People who have a propensity for artery-blocking blood clots are at risk for potentially fatal strokes and heart attacks. These may be folks with a family history of clotting disorders, high blood pressure, recent heart surgery or a history of cardiac atrial fibrillation. Fortunately, there's a treatment for that — the anti-clotting agent warfarin, or coumadin. Coumadin acts by blocking the action of vitamin K, which is needed for production and activity of several clotting factors. But there are plusses and minuses to coumadin. The negative aspect is that coumadin levels have to be checked fairly frequently because if it's too high, the blood may not clot when needed. Another problem is that foods containing vitamin K (such as leafy greens) can counteract the action of coumadin — which may require some dietary restrictions. On the other hand, if there's too much coumadin, and clotting isn't optimal, a person can be given vitamin K to bring clotting into a normal range.
Lately, several new drugs have been developed which can prevent clotting by non-vitamin K-dependent mechanisms. Their benefit is that there are thus no dietary restrictions, and levels don't have to be monitored as coumadin levels do. The main problem with these drugs is that there has been no way to counteract them, as there is with coumadin, so a person who is bleeding from an injury may not have their blood clot as soon as it should, and there's no quick fix. That may be going to change, at least if a recent report in the New England Journal of Medicine is replicated.

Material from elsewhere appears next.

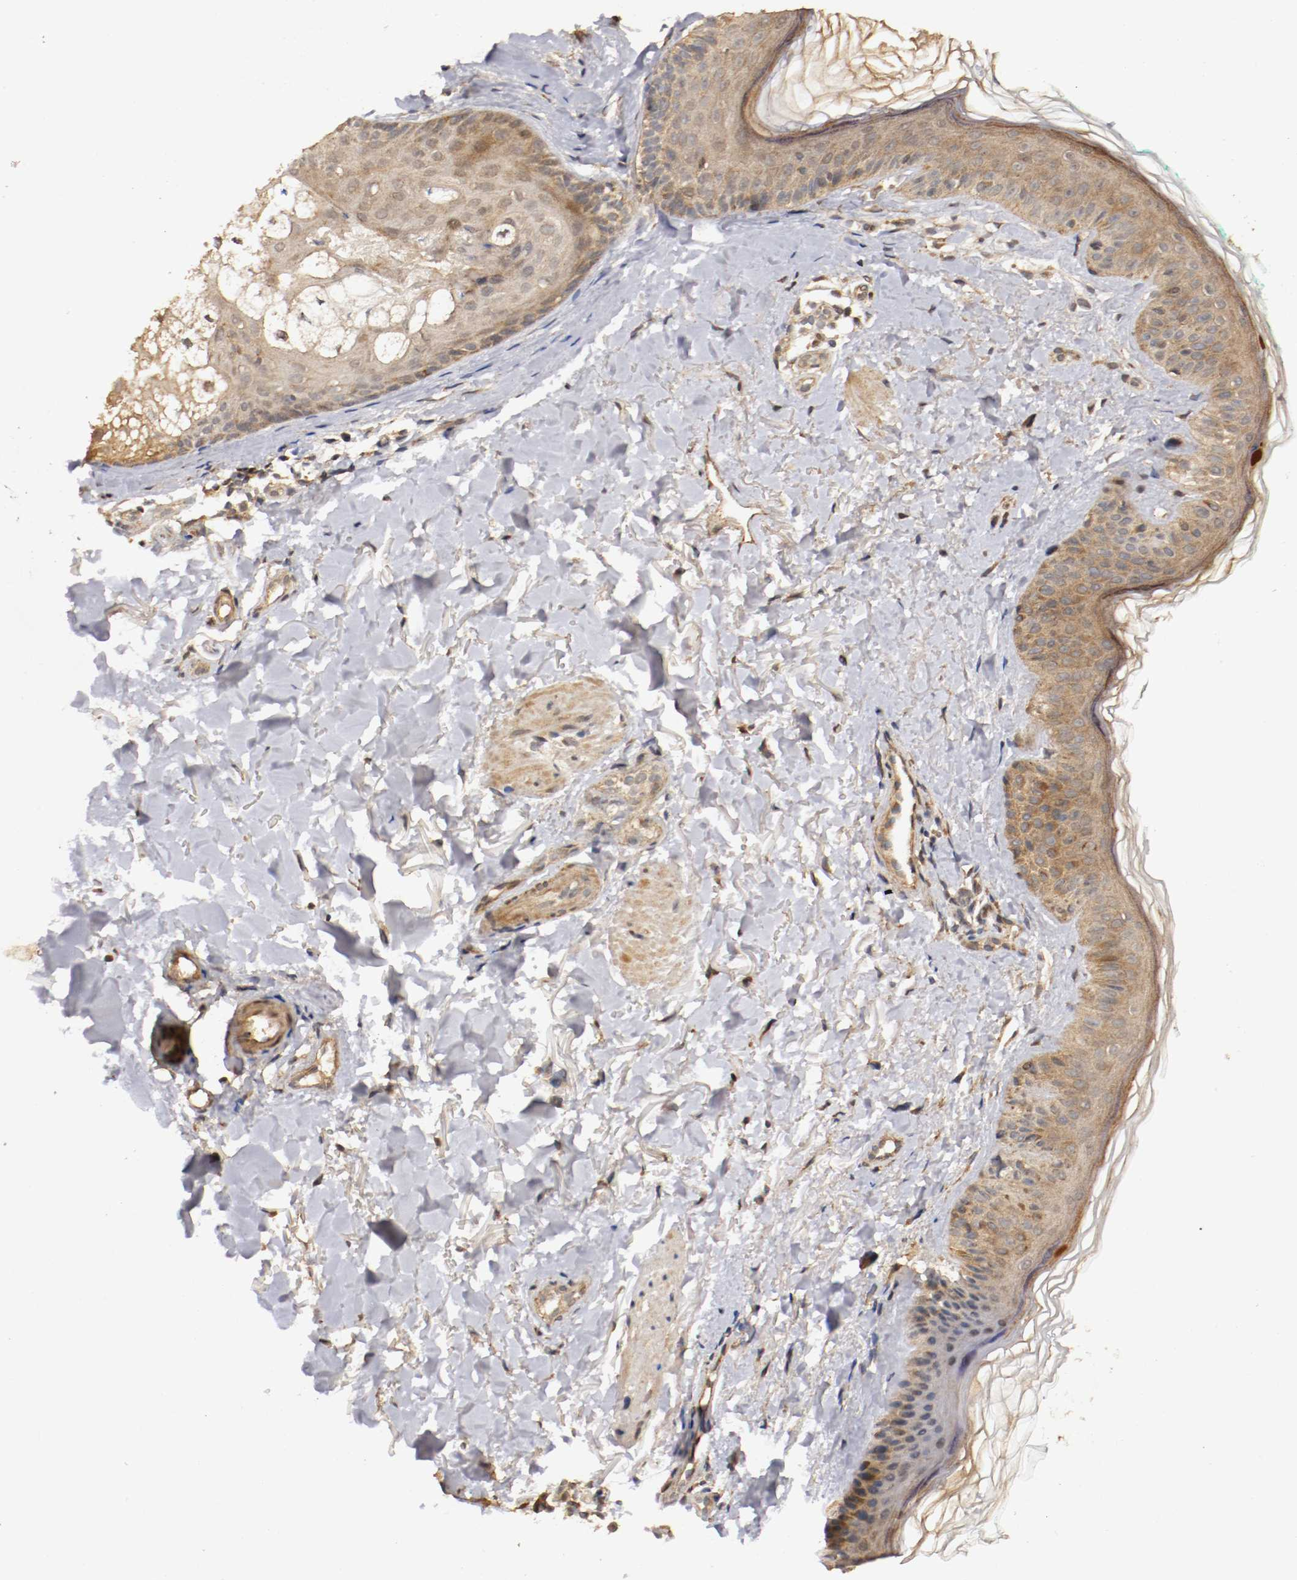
{"staining": {"intensity": "moderate", "quantity": ">75%", "location": "cytoplasmic/membranous"}, "tissue": "skin", "cell_type": "Fibroblasts", "image_type": "normal", "snomed": [{"axis": "morphology", "description": "Normal tissue, NOS"}, {"axis": "topography", "description": "Skin"}], "caption": "Benign skin shows moderate cytoplasmic/membranous expression in about >75% of fibroblasts (IHC, brightfield microscopy, high magnification)..", "gene": "TNFRSF1B", "patient": {"sex": "male", "age": 71}}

Basically this drug, andexanet, acts to reverse the action of newer anti-clotting agents on one particular clotting factor — Factor Xa. The researchers, led by Dr. Stuart J. Connolly from McMaster University in Hamilton, Ontario, treated 67 patients with major cardiovascular disease with andexanet when they suffered acute major bleeding episodes. These patients had been being treated with one of the newer clotting inhibitors, and thus there was concern about their lack of clotting.
About half the patients were bleeding from their gastrointestinal tracts, while most of the rest had intracranial bleeding. The patients received andexanet in an immediate infusion over 15 to 30 minutes, followed by a longer infusion for 2 hours.
The investigators assessed the efficacy of the andexanet after both these infusions, as well as several later time points. They found that for 47 of the patients, the activity of the clotting inhibitors was nearly completely blocked after the andexanet infusions. Further, 12 hours post infusion efficacy was still "good to excellent".
This report is an interim one, and more data will certainly be forthcoming, giving us more insight into the efficacy and safety of this new anti-inhibitor drug. But one thing is clear — we have yet another example of the life-saving potential of genetically engineered drugs.